## Excerpted data
═══

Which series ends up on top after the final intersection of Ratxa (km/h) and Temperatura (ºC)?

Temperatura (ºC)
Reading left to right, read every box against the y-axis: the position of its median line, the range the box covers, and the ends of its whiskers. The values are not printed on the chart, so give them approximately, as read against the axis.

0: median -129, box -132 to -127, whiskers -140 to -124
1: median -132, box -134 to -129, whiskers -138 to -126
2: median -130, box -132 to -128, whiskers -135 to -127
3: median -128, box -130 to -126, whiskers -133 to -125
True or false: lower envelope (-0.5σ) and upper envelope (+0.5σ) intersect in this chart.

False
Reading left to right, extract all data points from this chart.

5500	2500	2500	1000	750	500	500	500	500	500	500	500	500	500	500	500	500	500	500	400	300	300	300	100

═══

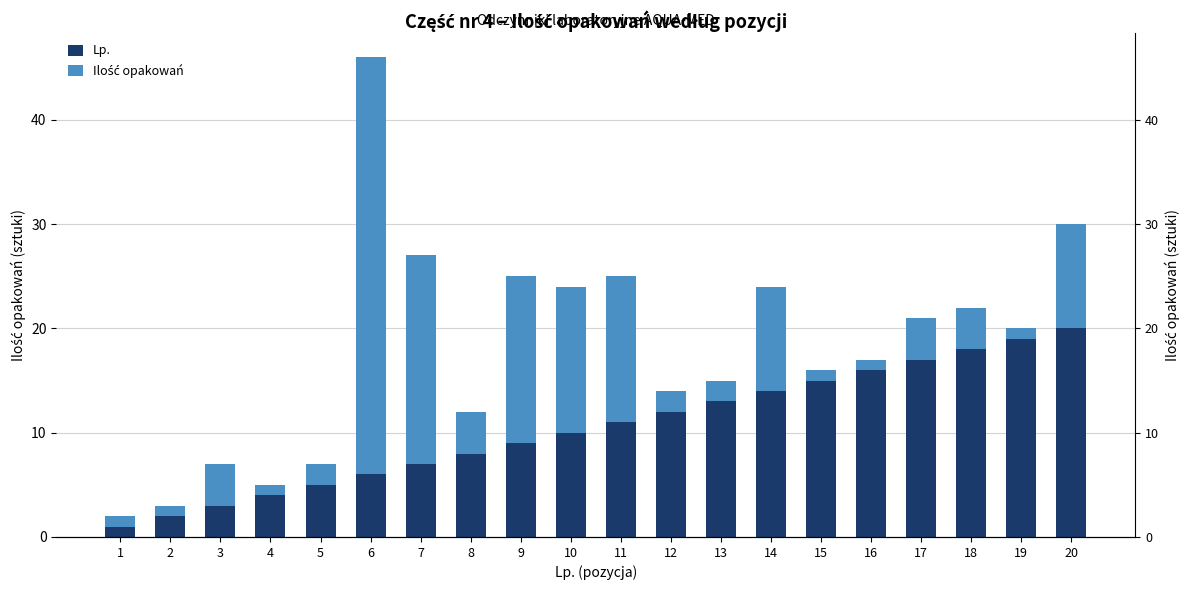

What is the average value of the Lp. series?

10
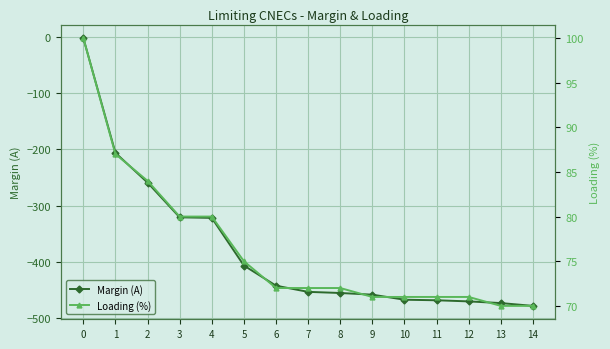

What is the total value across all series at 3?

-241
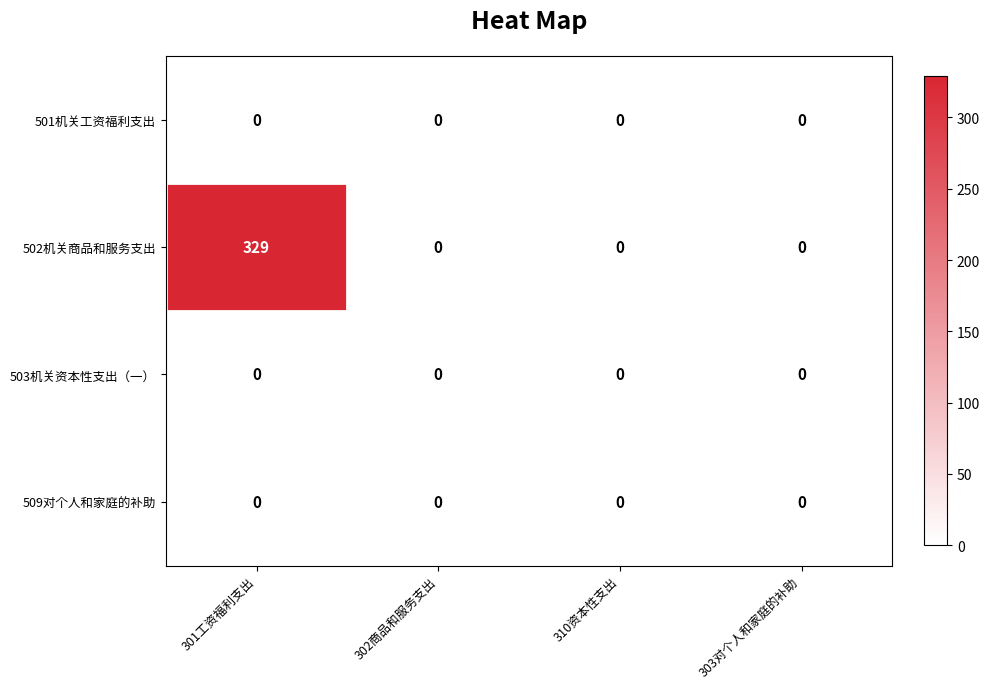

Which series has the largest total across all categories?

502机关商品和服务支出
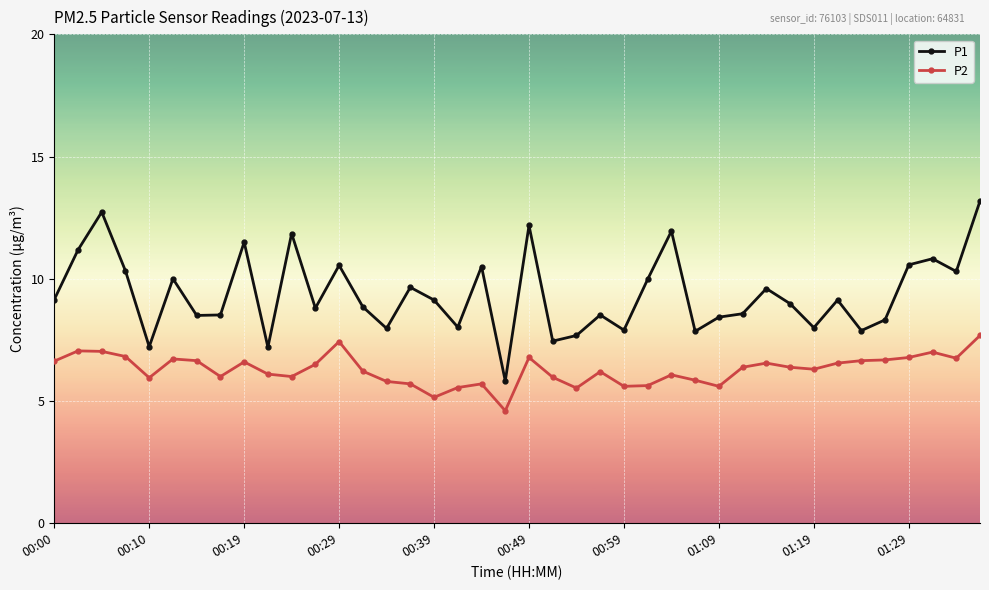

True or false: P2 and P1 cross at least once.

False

═══

## Task statement
Write out every line in the records that contains the word "across". Case counts.

## Response area
What is the total value across all series at 3?
Which series has the largest total across all categories?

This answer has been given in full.